A Texas jury sentenced a twisted nurse to death for killing four patients by injecting air into their arteries as they recovered from heart surgery.
William George Davis, 37, learned his fate Wednesday after jurors deliberated for less than two hours. He had faced life in prison without parole or the death penalty following his conviction last week on capital murder charges, the Tyler Morning Telegraph reported.
Davis did not react as the sentence was handed down, but got emotional when one victim’s widow said she forgave him in an impact statement read in court, the newspaper reported.

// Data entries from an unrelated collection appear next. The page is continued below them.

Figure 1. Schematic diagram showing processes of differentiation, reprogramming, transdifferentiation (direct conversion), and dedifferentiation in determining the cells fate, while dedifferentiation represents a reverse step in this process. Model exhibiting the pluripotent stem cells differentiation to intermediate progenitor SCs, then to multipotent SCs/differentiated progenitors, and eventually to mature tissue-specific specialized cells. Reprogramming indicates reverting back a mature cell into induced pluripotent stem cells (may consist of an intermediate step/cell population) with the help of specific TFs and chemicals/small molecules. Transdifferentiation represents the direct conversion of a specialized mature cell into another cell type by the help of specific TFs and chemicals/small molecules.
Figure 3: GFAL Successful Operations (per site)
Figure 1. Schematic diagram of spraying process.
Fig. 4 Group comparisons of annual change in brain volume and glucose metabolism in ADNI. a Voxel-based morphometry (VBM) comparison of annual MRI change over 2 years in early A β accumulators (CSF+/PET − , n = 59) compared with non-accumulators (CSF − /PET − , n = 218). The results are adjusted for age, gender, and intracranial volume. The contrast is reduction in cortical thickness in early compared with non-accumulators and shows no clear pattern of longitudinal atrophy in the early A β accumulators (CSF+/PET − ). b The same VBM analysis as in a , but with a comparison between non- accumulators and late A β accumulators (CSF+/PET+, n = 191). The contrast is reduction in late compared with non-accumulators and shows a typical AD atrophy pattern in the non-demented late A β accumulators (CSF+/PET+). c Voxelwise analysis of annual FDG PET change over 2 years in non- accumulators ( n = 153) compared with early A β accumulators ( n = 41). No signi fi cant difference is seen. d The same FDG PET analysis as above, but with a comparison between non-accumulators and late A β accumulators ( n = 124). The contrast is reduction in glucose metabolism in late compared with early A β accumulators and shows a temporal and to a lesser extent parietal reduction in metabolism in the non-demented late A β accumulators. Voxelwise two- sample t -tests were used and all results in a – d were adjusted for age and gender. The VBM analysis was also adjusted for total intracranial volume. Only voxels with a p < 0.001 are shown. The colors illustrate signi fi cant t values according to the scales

Davis, of Hallsville, was convicted of killing John Lafferty, Ronald Clark, Christopher Greenaway and Joseph Kalina at a Tyler hospital in 2017 and 2018 by injecting air into their arteries while he worked as a nurse.

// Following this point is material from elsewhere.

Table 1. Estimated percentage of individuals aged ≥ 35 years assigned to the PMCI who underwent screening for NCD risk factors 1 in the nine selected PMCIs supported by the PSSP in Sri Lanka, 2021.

Prosecutors played a recorded phone call Wednesday that Davis made from jail after he was found guilty on Oct. 19.
During the call, he told his ex-wife he prolonged patients’ stays in ICU to work longer hours and make extra money, the newspaper reported.
“My intentions were never to hurt anybody,” Davis told her. “I wasn’t trying to kill anyone.”

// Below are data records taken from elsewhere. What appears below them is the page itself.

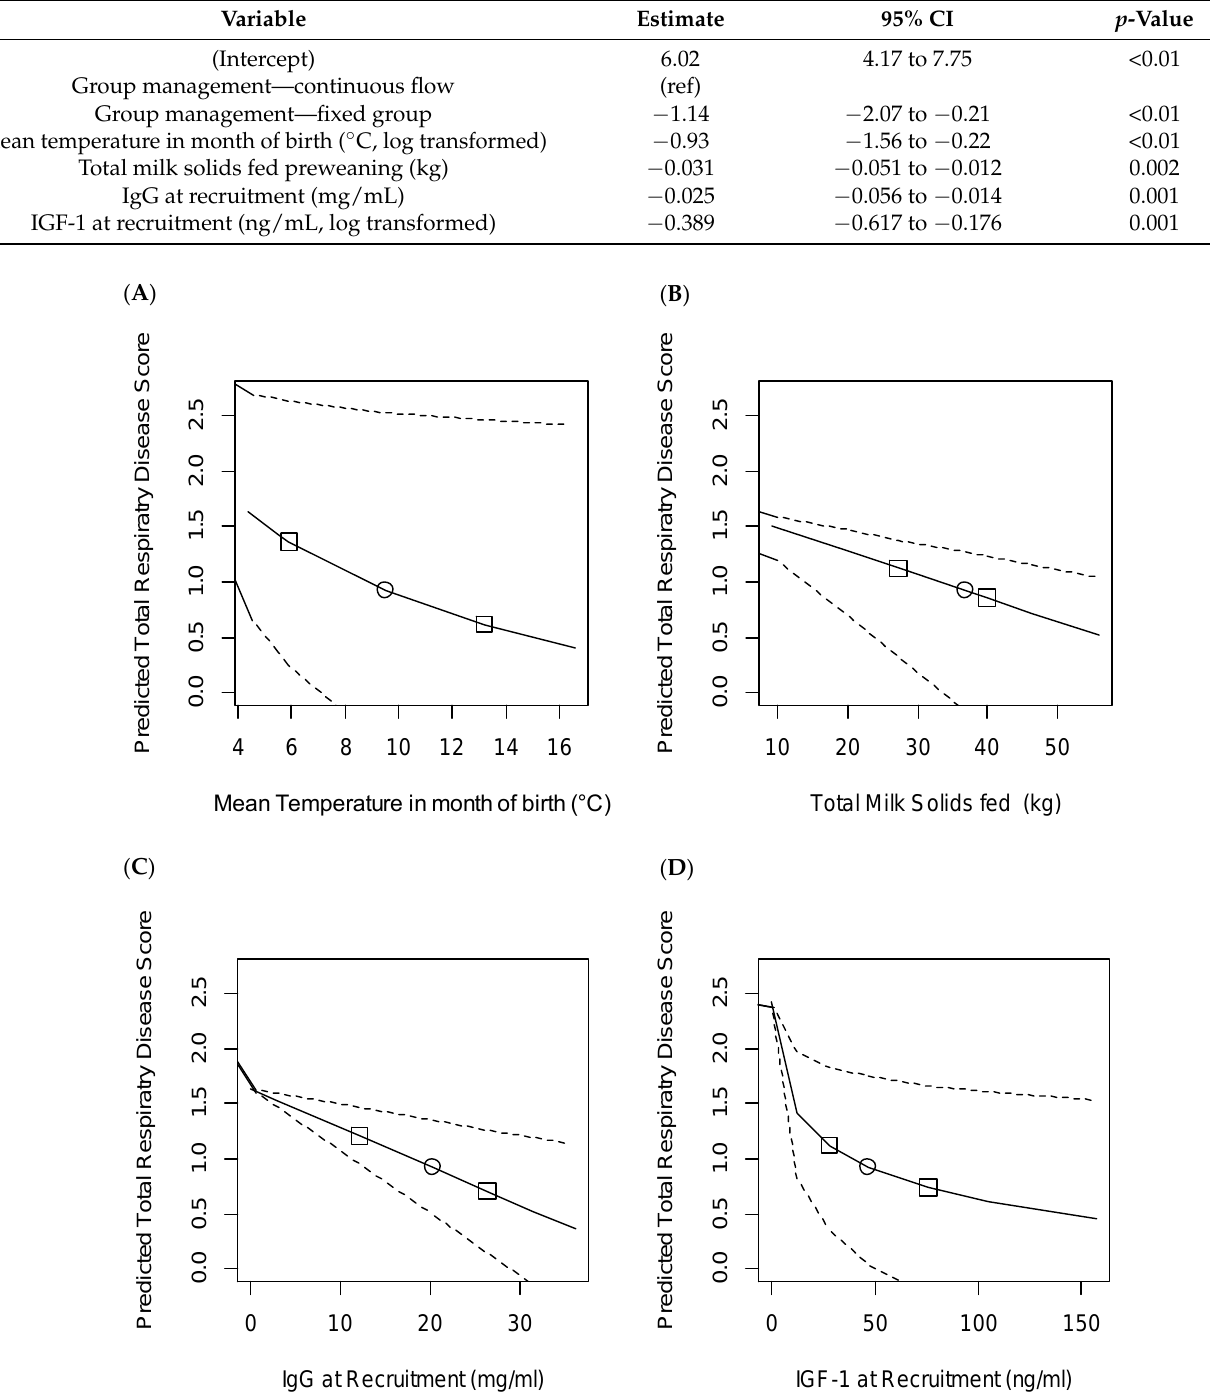
(cid:35) median value, (cid:3) 25th and 75th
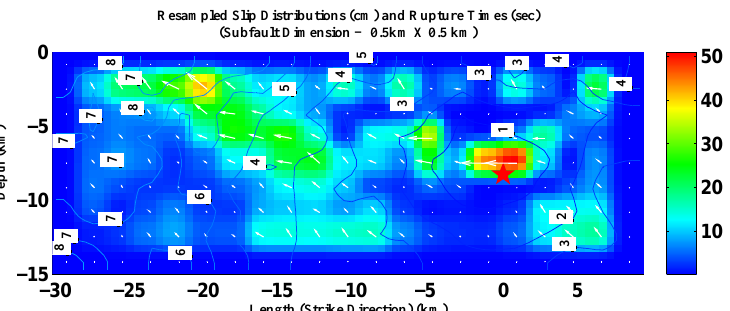
Figure 12. Resampled kinematic source model for the 2004 M w 6.0 Parkfield earthquake by [51]. Subfault dimension 0.5 km × 0.5 km. Color map: Slip distribution in centimeters. Arrows: Slip direction. Counters: Rupture times in seconds. Star: Hypocenter of the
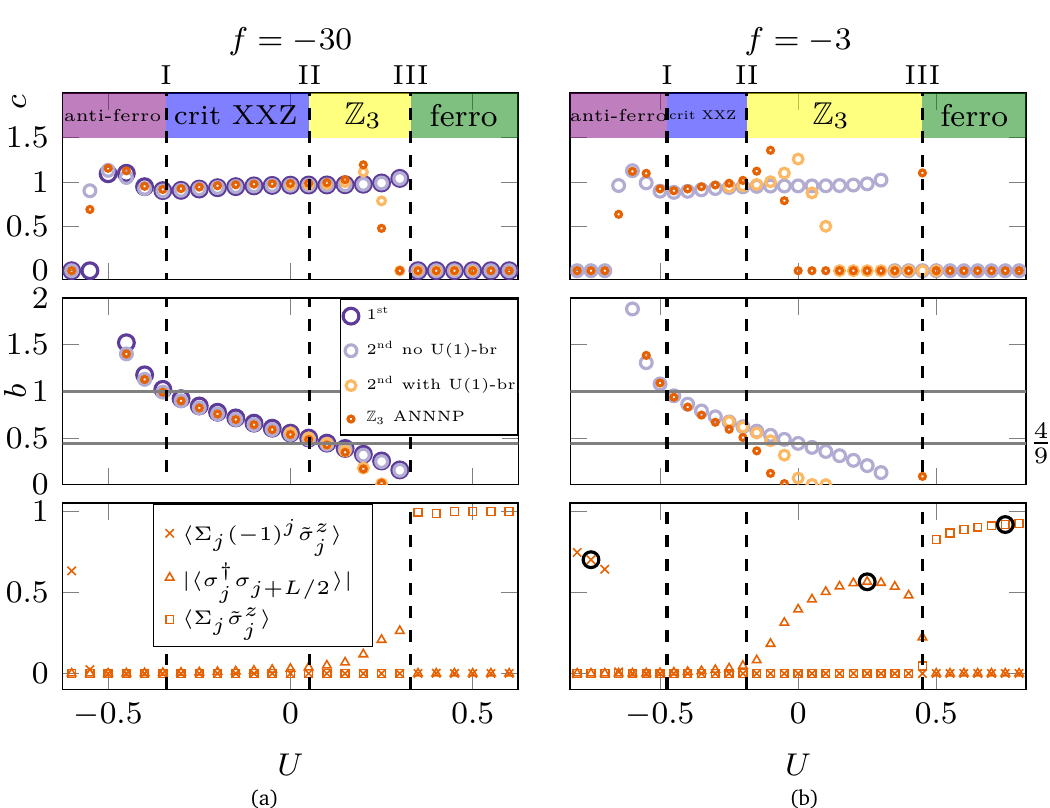
Figure 8: Numerical results for the different XXZ approximations (with and without the U(1)-breaking term) and the full (cid:90) -ANNNP model for L = 200 for (a) f = − 30 3 and (b) f = − 3. The top and middle panels show the central charge c and scaling exponent b , respectively; the solid horizontal lines at b = 1 and b = 4 / 9 indicate the values of the exponent belonging to transitions I and II. The bottom panels show the three order parameters introduced in (41), it will be discussed in Section 7.3. The black circles highlight the points for which further results are shown in Figure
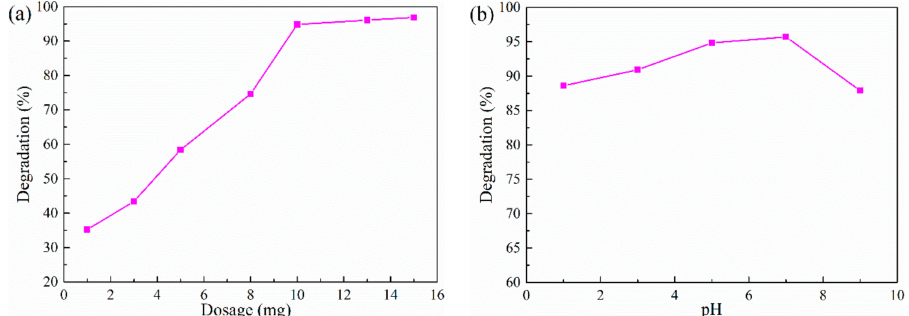
Figure 8. E ff ects of the dosage of Fe 3 O 4 / MnO 2 / Mn 3 O 4 photocatalyst on RhB degradation ( a ).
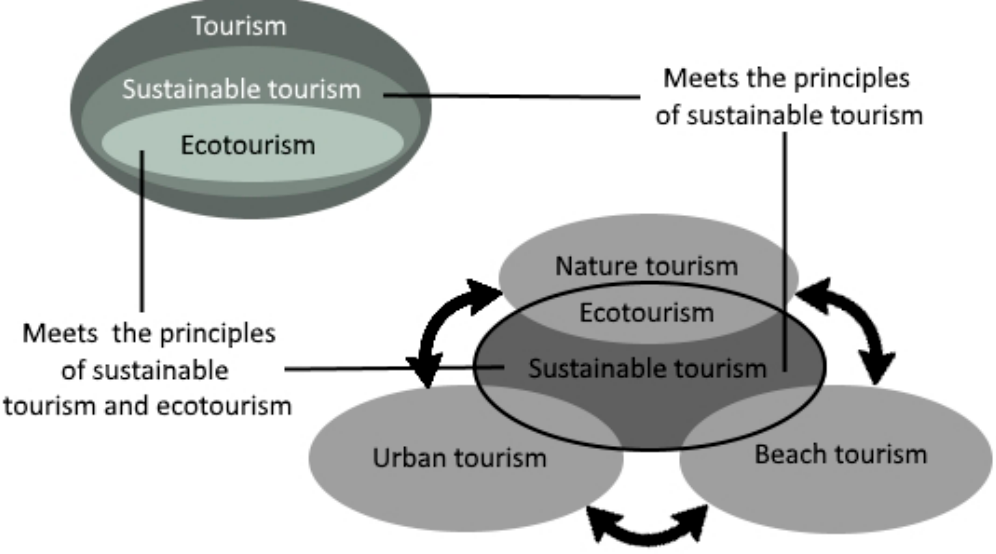
Figure 2. Relationship between ecotourism and sustainable tourism.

Davis also claimed the deaths of four men under his care were accidental, the newspaper reported.
But a month prior to Davis’ arrest in 2018, he started searching online to see if law enforcement officials were investigating a “possible serial killer” at Christus Trinity Mother Frances Louis and Peaches Owen Heart Hospital, KYTX reported.
Prosecutors said the four men developed unexplained neurological problems as they recovered from surgery and later died.
Davis’ defense attorney insisted to jurors his client was a scapegoat who was only charged because he was only nurse on duty when the patients died.
The death sentence will be automatically appealed, KLTV reported.
Smith County District Attorney Jacob Putman told jurors during opening statements that the hospital hasn’t had any similar unexplained deaths since Davis’ arrest.
“No one expects this is going to happen to them — certainly not in a hospital,” Putman said. “It turns out a hospital is the perfect place for a serial killer to hide.”